Creation provides us a vivid peek into the beautiful character of the Creator, but the wonder we feel at the edge of the Grand Canyon is nothing in comparison to the person of God himself. These wonders reflect the greatest Wonder, like the shadow cast behind an illuminated Figure hints at a Person standing in the light.

The martyrs understood they had been bestowed with a treasure infinitely more precious than anything this world had to offer. They had no need for possessions, securities, or the affections of other people. Their hands were empty, but they held something worth the sum of everything else. God Himself was and is that treasure. The very definition of goodness, mercy, love, justice, might, and righteousness– Creation shouts forth his glory. That sunrise over the Grand Canyon; the smattering of stars across the sky; ocean depths, stirring across the surface of the world in their tidal waves; the infinitesimal nucleotides responsible for billions of unique humans; the vibrations we experience at the Symphony No. 5– it all exists to declare His beauty. More than even this, it is the picture of Holy God condescended to a newborn child in an animal’s filthy feeding trough; it is the image of the God-man kneeling to wash the feet of twelve common men; it is the scene of Perfection hanging, gasping, dying on a cross as the atonement for my cosmic rebellion– this divine paradox that Stephen understood to the uttermost is that he had everything when he let everything go to the most beautiful: Christ.
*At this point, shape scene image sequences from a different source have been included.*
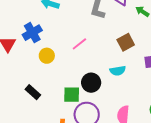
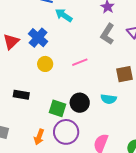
blue cross: (32, 33) -> (38, 38), turned -36
black rectangle: (33, 92) -> (21, 95), turned -49

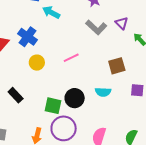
gray L-shape: (107, 34) -> (96, 27), turned -75
black rectangle: (21, 95) -> (16, 95), turned 42

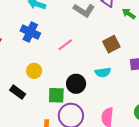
blue cross: (28, 37) -> (30, 32), moved
yellow circle: (37, 63) -> (34, 71), moved

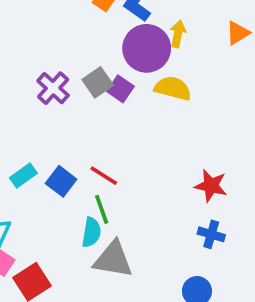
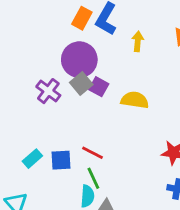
purple circle: (147, 48) -> (79, 60), moved
yellow semicircle: (173, 88) -> (135, 100), moved
blue square: (61, 181) -> (61, 160), turned -35

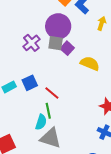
gray square: (81, 83) -> (56, 43), turned 35
blue square: (61, 160) -> (30, 83), moved, turned -35

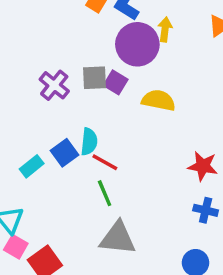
purple circle: (58, 26) -> (137, 44), moved
cyan semicircle: (41, 122) -> (89, 142), moved

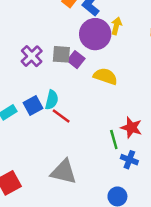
green line: (105, 193) -> (114, 140), moved

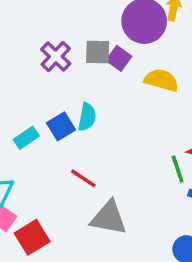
red line: (61, 116) -> (83, 178), moved

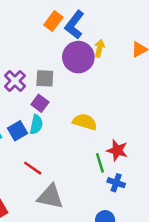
purple square: (119, 58) -> (40, 103), moved
yellow semicircle: (161, 80) -> (85, 122), moved

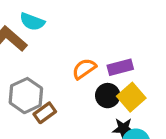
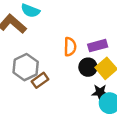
orange semicircle: (84, 69) -> (70, 47), turned 126

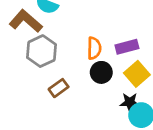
gray hexagon: (26, 67) -> (41, 51), moved
black circle: (88, 67) -> (101, 72), moved

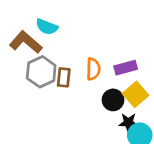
black circle: (101, 72) -> (113, 100), moved
brown rectangle: (59, 88) -> (64, 77), moved, turned -48

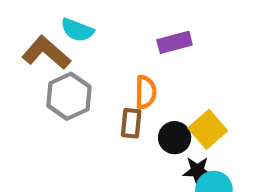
purple rectangle: (126, 68) -> (175, 42), moved
brown rectangle: (64, 77) -> (131, 123), moved

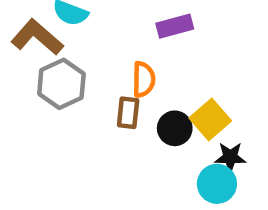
black star: (197, 171) -> (230, 157), moved

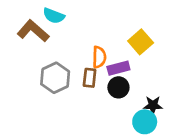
purple rectangle: (175, 26) -> (118, 68), moved
gray hexagon: (61, 84) -> (55, 78), moved
yellow square: (210, 119) -> (141, 42), moved

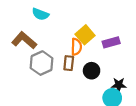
brown L-shape: (33, 31) -> (24, 40), moved
yellow square: (141, 42) -> (85, 35), moved
purple rectangle: (118, 68) -> (111, 42), moved

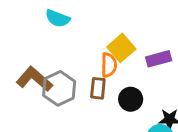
brown L-shape: (24, 40) -> (34, 79), moved

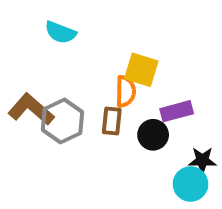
yellow square: (121, 48) -> (141, 70), turned -32
purple rectangle: (159, 59) -> (177, 111), moved

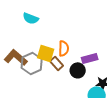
yellow square: (141, 70) -> (46, 53), moved
brown rectangle: (112, 121) -> (57, 63), turned -48

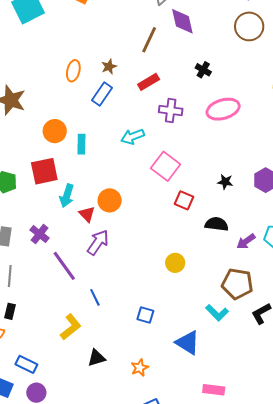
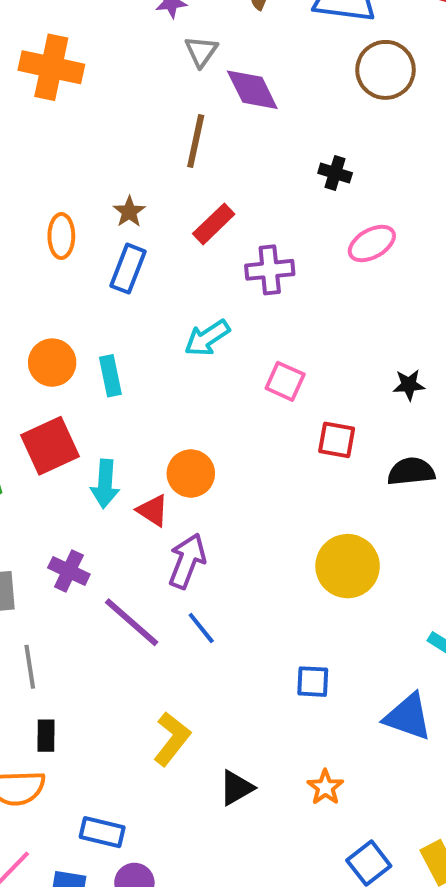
black cross: (203, 70) -> (335, 173), moved
pink ellipse: (223, 109) -> (372, 244), size x0.7
pink square: (166, 166) -> (285, 381), size x0.7
yellow circle: (175, 263) -> (348, 566), size x1.6
blue line: (95, 297) -> (201, 628), moved

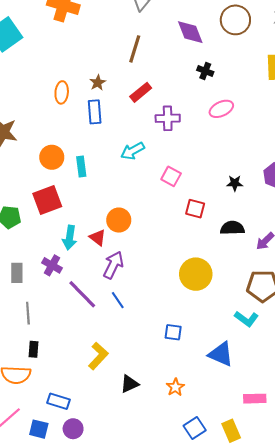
purple diamond: (252, 90) -> (190, 32), moved
blue rectangle: (128, 269) -> (95, 112), turned -30
cyan arrow: (105, 484) -> (70, 238), moved

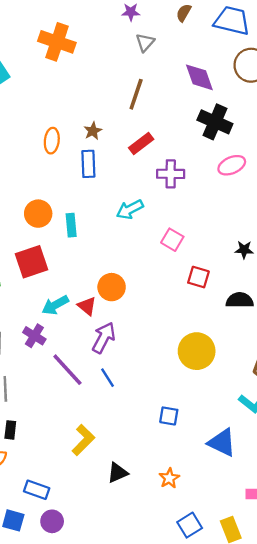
black cross: (205, 71) -> (215, 122), size x1.8
cyan arrow: (70, 238) -> (55, 305), turned 50

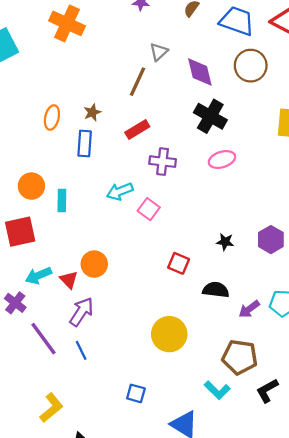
gray triangle: (145, 42) -> (159, 52), moved
pink square: (172, 240) -> (149, 209), moved

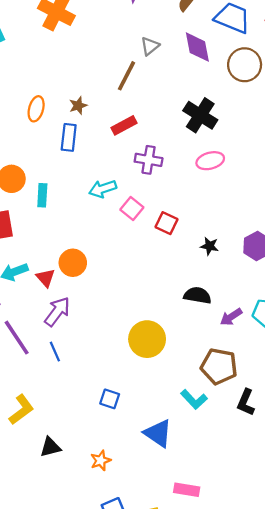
purple diamond: (200, 72) -> (197, 47), moved
red square: (179, 263) -> (167, 223), moved
black L-shape: (267, 391) -> (246, 402), turned -40

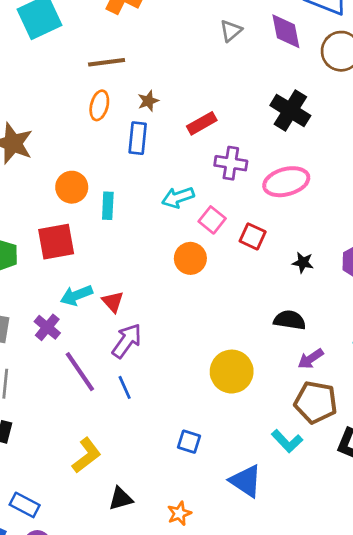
brown line: (127, 76) -> (107, 62), moved, turned 56
pink ellipse: (210, 161) -> (286, 182), moved, size x1.4
orange circle: (73, 263) -> (190, 258), moved
purple arrow: (231, 317) -> (311, 359), moved

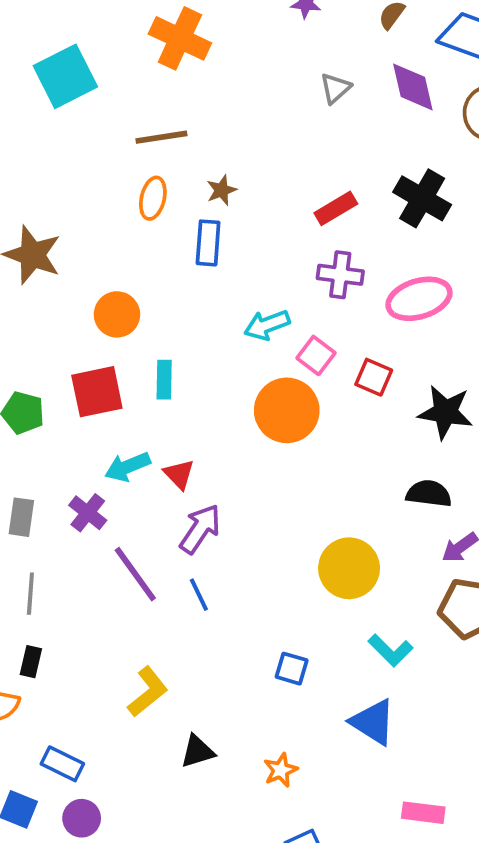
red rectangle: (202, 123) -> (336, 208), moved
cyan rectangle: (108, 206) -> (164, 380), moved
orange circle: (190, 258) -> (287, 410), size x1.4
black star: (303, 263) -> (445, 412), size x1.8
cyan L-shape: (287, 441) -> (390, 650), moved

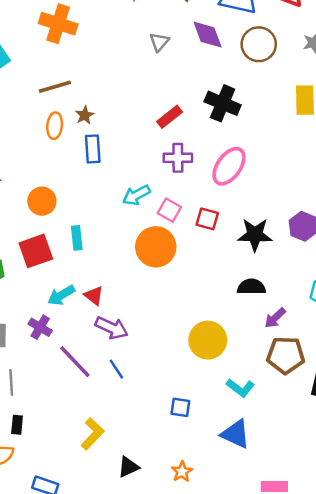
brown star: (222, 190) -> (85, 115), moved
pink ellipse: (419, 299) -> (229, 166), turned -30
purple arrow: (200, 529) -> (112, 328), turned 88

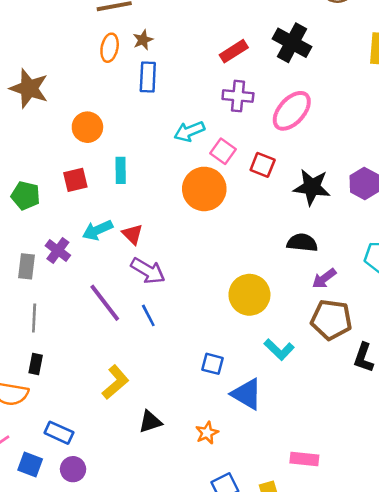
red square: (36, 251) -> (75, 180), size x0.7
purple cross: (40, 327) -> (58, 251), moved
blue triangle: (236, 434) -> (247, 394), moved

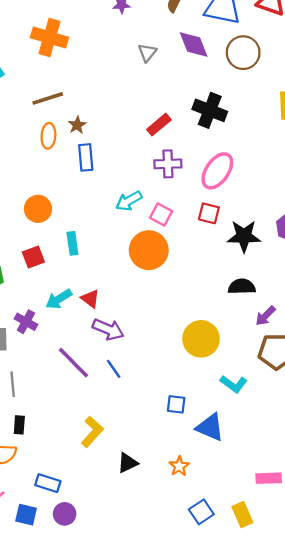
red square: (263, 165) -> (209, 213), moved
A friend once told me a story: There were two men, each with something in their hands. One man clutched something dull and hollow, and the other man held something beautiful, precious, and lasting. Noticing the dullness of what his peer was holding, the other man ran to him and said, “Look, look at what I hold! Is it not beautiful?” 

But his peer asked him, “Why do you show me this? Don’t you see I already hold something in my hands?” 

“I saw that you did, and that’s why I came to you!” exclaimed the man. “The joy I experience in holding my precious object could not be contained, and I saw the hollowness of that which you hold. How could I not share my fullness of joy with you?”

Stephen and the martyrs held the most beautiful thing– this is why they were willing to count the world as nothing. Having found the treasure hidden in the field, they ran to sell everything and bought the field. This– He–  is what catches my breath at the edge of the morning Canyon, this is what the martyrs clung to in life and in death– Christ is mine and I am His.